All of the data below should be printed again word for word, pictures excluded.

=== Begin Enclosure ===

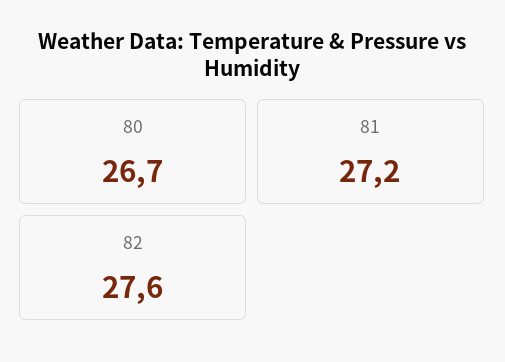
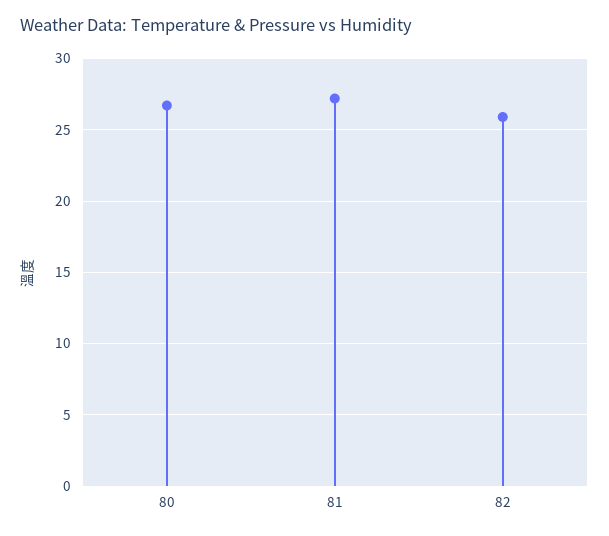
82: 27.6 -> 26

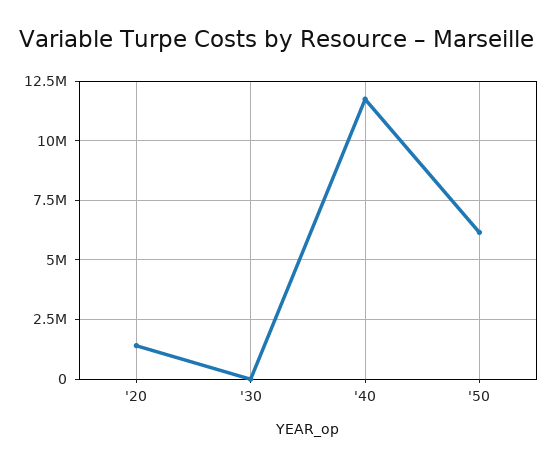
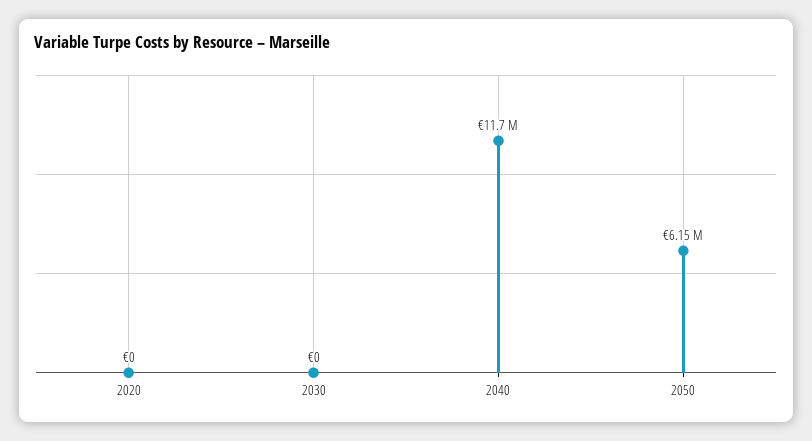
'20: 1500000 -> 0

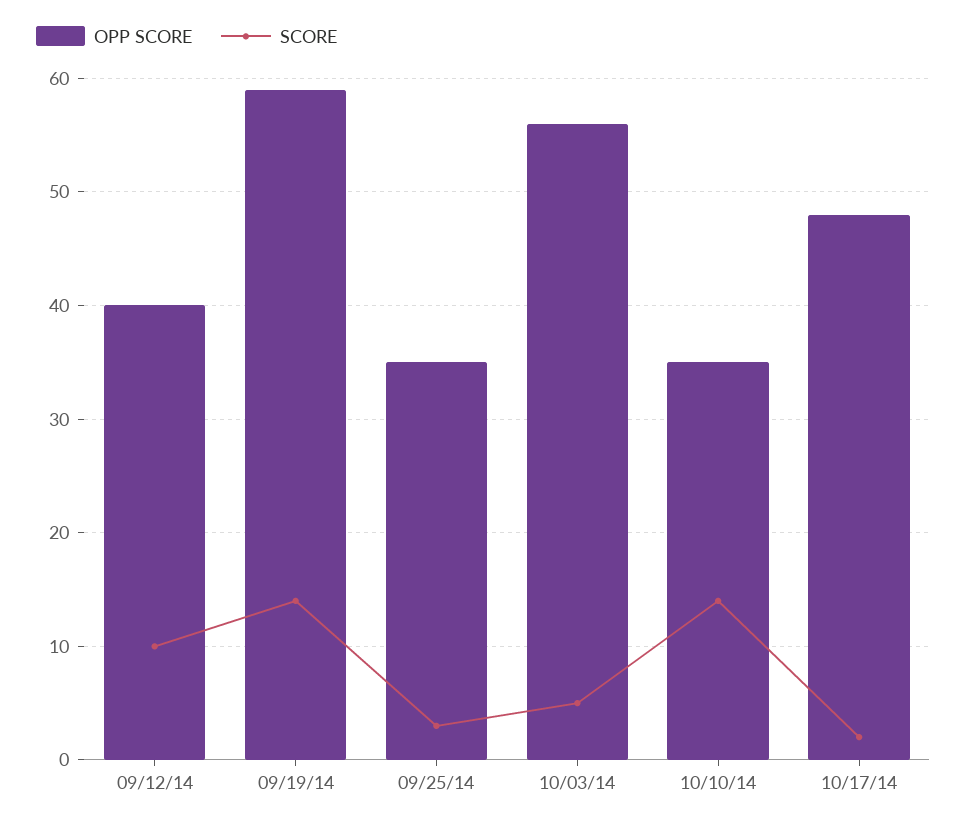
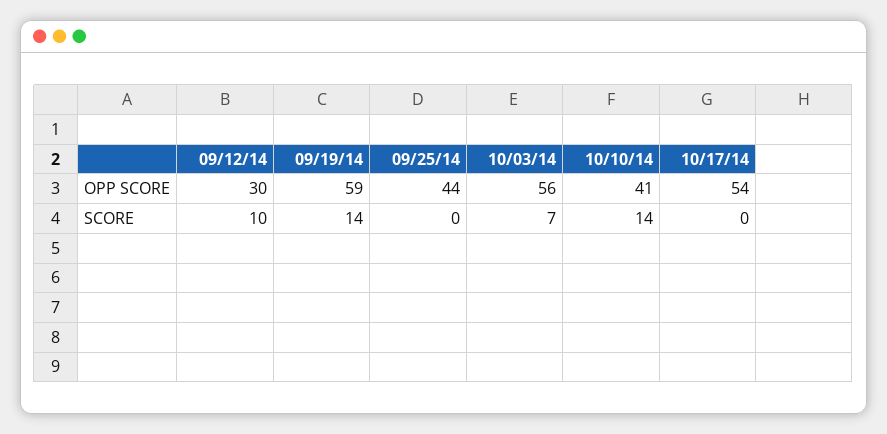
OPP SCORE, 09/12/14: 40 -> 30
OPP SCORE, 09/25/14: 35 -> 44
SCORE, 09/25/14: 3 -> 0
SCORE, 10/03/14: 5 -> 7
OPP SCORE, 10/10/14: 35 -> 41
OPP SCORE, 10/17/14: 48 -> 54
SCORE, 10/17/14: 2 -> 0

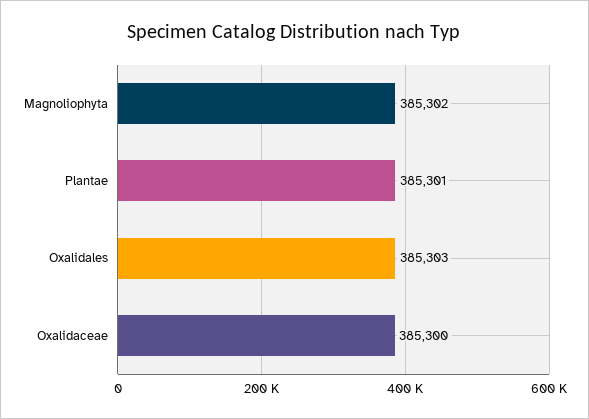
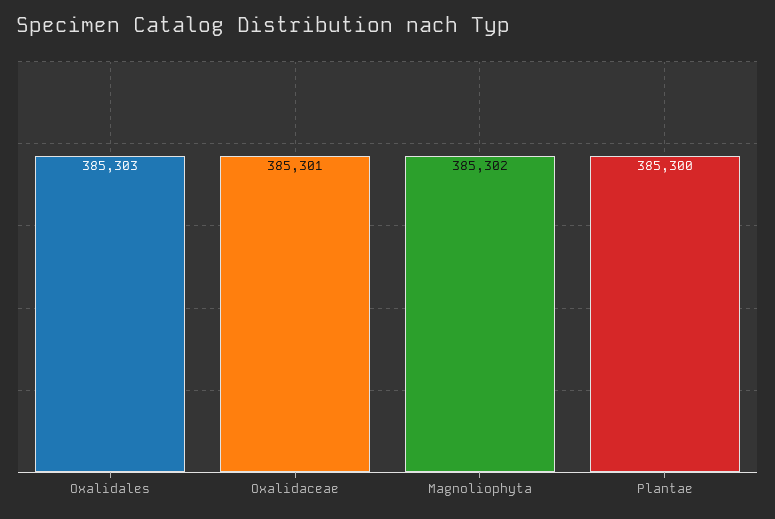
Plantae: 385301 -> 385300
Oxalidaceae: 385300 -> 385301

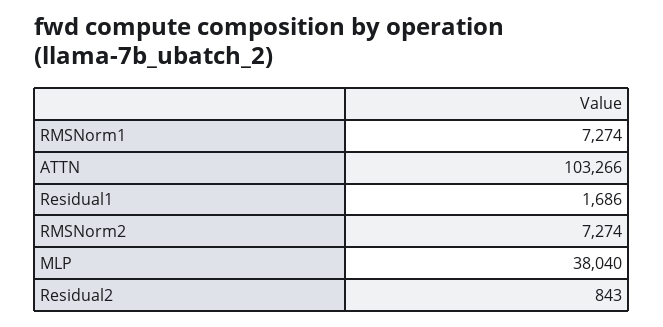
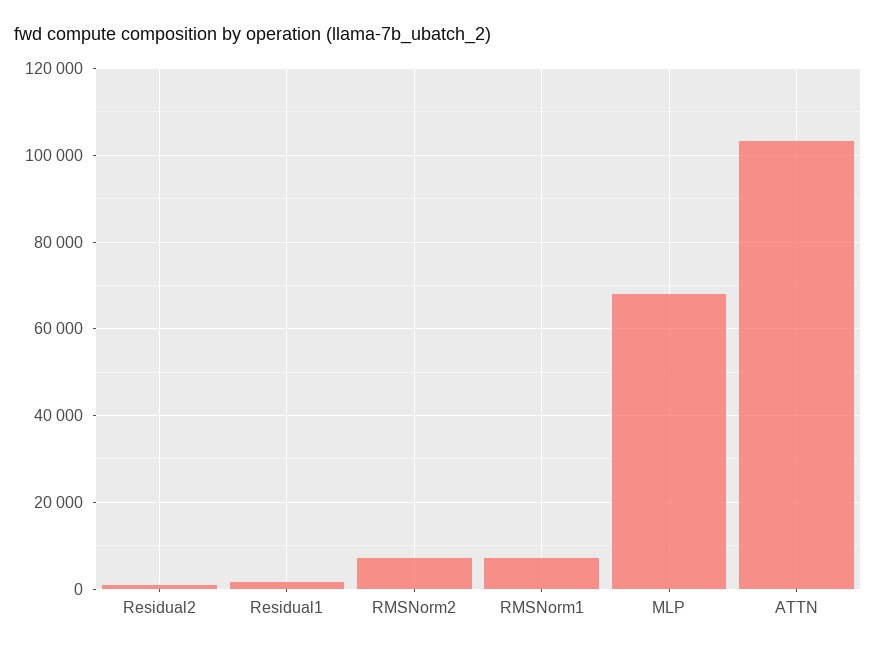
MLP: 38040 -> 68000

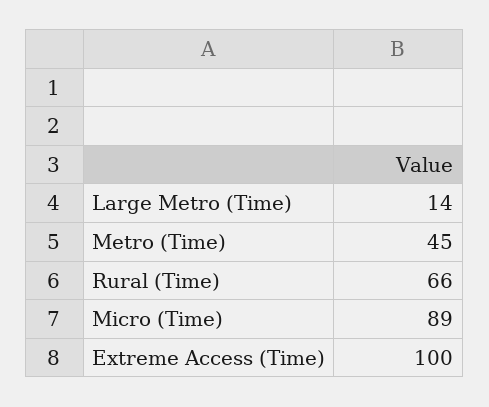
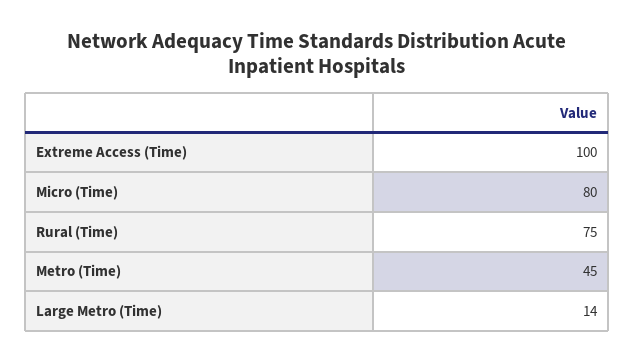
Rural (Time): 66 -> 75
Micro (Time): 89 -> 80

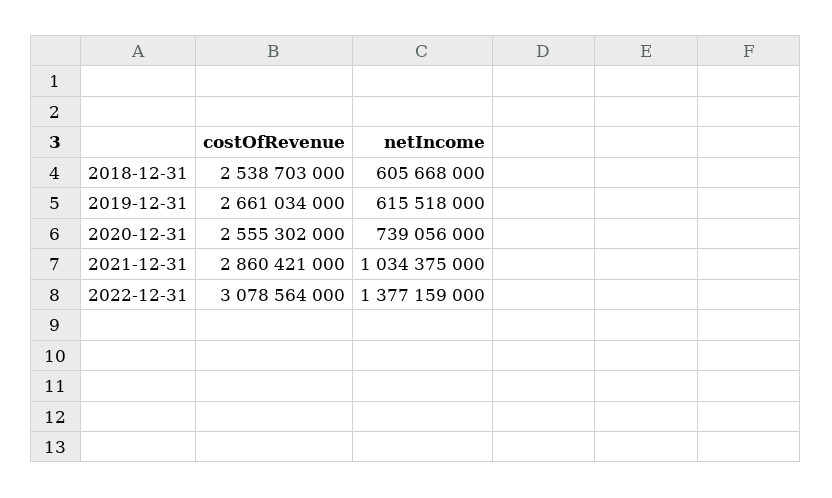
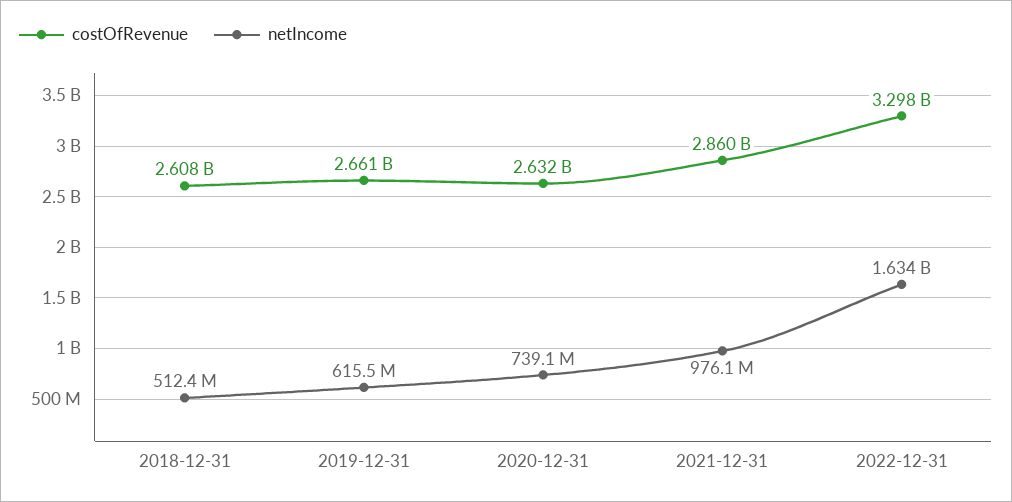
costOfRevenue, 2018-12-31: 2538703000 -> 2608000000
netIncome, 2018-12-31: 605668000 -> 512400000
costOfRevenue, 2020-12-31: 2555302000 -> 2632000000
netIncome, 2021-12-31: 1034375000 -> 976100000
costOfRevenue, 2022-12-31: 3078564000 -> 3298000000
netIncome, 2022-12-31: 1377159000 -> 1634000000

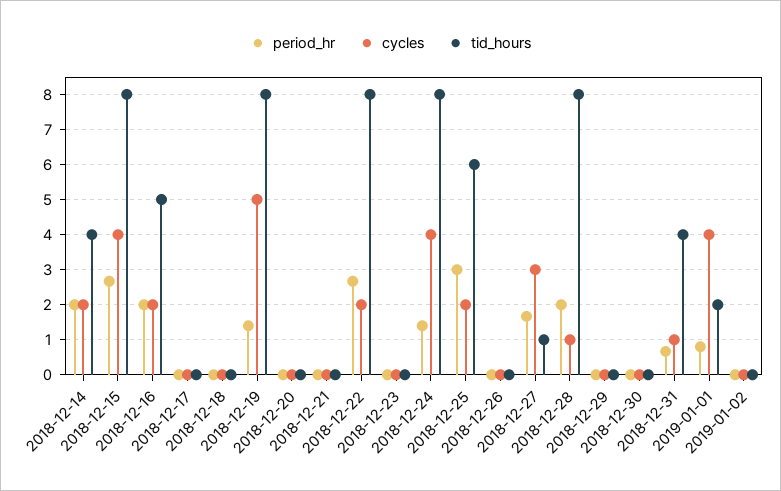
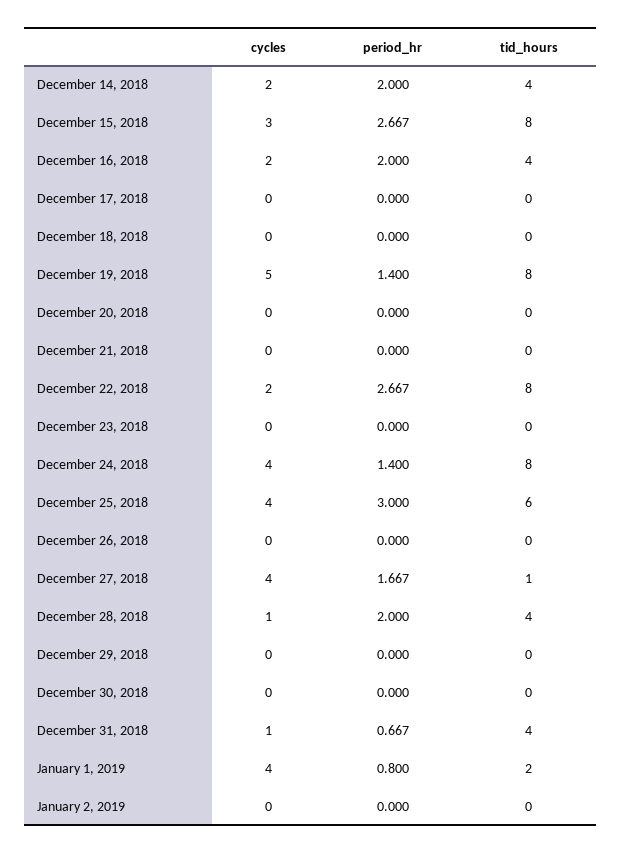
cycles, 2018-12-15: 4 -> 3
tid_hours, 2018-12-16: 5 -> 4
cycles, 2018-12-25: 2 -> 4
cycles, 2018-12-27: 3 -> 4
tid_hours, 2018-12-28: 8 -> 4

=== End Enclosure ===

__Answer to the problem__.
82: 27.6 -> 26

'20: 1500000 -> 0

OPP SCORE, 09/12/14: 40 -> 30
OPP SCORE, 09/25/14: 35 -> 44
SCORE, 09/25/14: 3 -> 0
SCORE, 10/03/14: 5 -> 7
OPP SCORE, 10/10/14: 35 -> 41
OPP SCORE, 10/17/14: 48 -> 54
SCORE, 10/17/14: 2 -> 0

Plantae: 385301 -> 385300
Oxalidaceae: 385300 -> 385301

MLP: 38040 -> 68000

Rural (Time): 66 -> 75
Micro (Time): 89 -> 80

costOfRevenue, 2018-12-31: 2538703000 -> 2608000000
netIncome, 2018-12-31: 605668000 -> 512400000
costOfRevenue, 2020-12-31: 2555302000 -> 2632000000
netIncome, 2021-12-31: 1034375000 -> 976100000
costOfRevenue, 2022-12-31: 3078564000 -> 3298000000
netIncome, 2022-12-31: 1377159000 -> 1634000000

cycles, 2018-12-15: 4 -> 3
tid_hours, 2018-12-16: 5 -> 4
cycles, 2018-12-25: 2 -> 4
cycles, 2018-12-27: 3 -> 4
tid_hours, 2018-12-28: 8 -> 4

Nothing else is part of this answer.